DJ Freddy J Spins the Phat Trax
Dennis Robert Redmond
dredmond at efn.org
Mon Jul 2 20:16:01 PDT 2001
Jameson gave his talk today at Cornell, and pretty much rocked the house.
I'd never seen Fred at work before, but the body language gave him away
immediately: self-effacing, absolutely no academic hauteur, radiating a
kind of quiet dignity which I've seen in only one other academic: the
inimitable, indispensable Pierre Bourdieu. Fred started off with a precis
of his concept of postmodernism, as the cultural logic of multinational
capitalism, then turned to globalization, "the latest face of
postmodernity", as he called it, and the point where "culture has become
the economic and the economy has become the cultural". This led to a segue
on synchrony and diachrony and some of the basic terms of Marxist
analysis, going back to the trope of identity vs. difference (a nod in the
direction of Adorno, though he didn't actually say non-identity). Then he
postdated this apposition in terms of the cybernetic technologies of the
present (the productive forces) and global finance capital (relations of
production). This then led to a series of intriguing observations on
modernism and time, specifically, the mutations of lived experience, how
capitalism grinds down, pulverizes and colonizes time, transforming the
temporal into visual networks, lived time into labor-time.
Nothing terribly new, you'd think. But Fred had a dialectical trick up his
sleeve: after critiquing the "ideologies of communication" endemic to late
capitalism, he paused and invoked the "negativity of thought" (Adorno
again, the ghost from the Eurostate's future, as it were) and quoted
Hegel's comment that the object is not identical to its concept (a.k.a.
non-identity).
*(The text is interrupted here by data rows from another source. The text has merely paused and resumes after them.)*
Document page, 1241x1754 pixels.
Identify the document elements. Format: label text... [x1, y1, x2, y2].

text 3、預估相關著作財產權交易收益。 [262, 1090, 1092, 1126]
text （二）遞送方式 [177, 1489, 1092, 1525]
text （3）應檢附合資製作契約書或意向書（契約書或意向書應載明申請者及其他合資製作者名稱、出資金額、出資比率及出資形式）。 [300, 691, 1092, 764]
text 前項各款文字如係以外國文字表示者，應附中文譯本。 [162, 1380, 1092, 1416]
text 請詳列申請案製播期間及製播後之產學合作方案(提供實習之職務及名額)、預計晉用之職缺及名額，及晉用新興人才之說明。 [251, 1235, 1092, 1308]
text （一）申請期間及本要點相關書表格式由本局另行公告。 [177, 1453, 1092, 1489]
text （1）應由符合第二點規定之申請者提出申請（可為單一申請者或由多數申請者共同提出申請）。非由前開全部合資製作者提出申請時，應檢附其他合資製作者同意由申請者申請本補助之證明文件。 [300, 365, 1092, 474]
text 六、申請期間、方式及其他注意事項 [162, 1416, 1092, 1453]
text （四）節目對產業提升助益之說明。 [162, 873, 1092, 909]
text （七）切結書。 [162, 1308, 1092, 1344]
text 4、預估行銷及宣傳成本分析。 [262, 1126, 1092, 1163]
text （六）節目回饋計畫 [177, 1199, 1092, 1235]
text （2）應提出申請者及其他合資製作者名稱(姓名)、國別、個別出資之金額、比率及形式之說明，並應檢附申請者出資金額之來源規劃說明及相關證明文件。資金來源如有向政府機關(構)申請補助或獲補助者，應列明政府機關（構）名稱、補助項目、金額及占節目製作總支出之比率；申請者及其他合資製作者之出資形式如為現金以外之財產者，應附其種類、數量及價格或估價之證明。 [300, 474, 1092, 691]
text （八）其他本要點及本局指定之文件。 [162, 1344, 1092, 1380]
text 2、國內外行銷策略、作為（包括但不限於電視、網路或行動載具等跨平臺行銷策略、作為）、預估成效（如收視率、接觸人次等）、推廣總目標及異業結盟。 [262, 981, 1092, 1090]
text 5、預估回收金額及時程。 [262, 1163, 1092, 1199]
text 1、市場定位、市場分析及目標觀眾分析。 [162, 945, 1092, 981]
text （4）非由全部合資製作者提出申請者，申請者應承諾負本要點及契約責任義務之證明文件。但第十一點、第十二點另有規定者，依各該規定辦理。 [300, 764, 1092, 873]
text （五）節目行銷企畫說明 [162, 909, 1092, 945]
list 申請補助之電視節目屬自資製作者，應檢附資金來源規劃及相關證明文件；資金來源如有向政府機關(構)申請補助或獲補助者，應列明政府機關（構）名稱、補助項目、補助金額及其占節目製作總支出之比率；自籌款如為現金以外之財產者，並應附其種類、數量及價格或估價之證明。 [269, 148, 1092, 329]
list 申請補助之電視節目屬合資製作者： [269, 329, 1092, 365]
He then tied this back to Sartre, and the existential
experience of time -- a profound moment of self-critique, really, because
this is where he started his career as a dialectician. After demolishing
Deleuze' notion of virtuality and the postmodern fetishization of the body
faster than Serious Sam taking out a scorpion, he ended with an analysis
of "Speed", tying in all the above categories, outlining the thing as an
allegory of the Bubble subject (the kinetic energies of modernism accessed
by the new information networks, which are the story-within-the-story of
the flick).
DJ Freddy J delivered, Seattle to Cornell, coast to coast. Yow!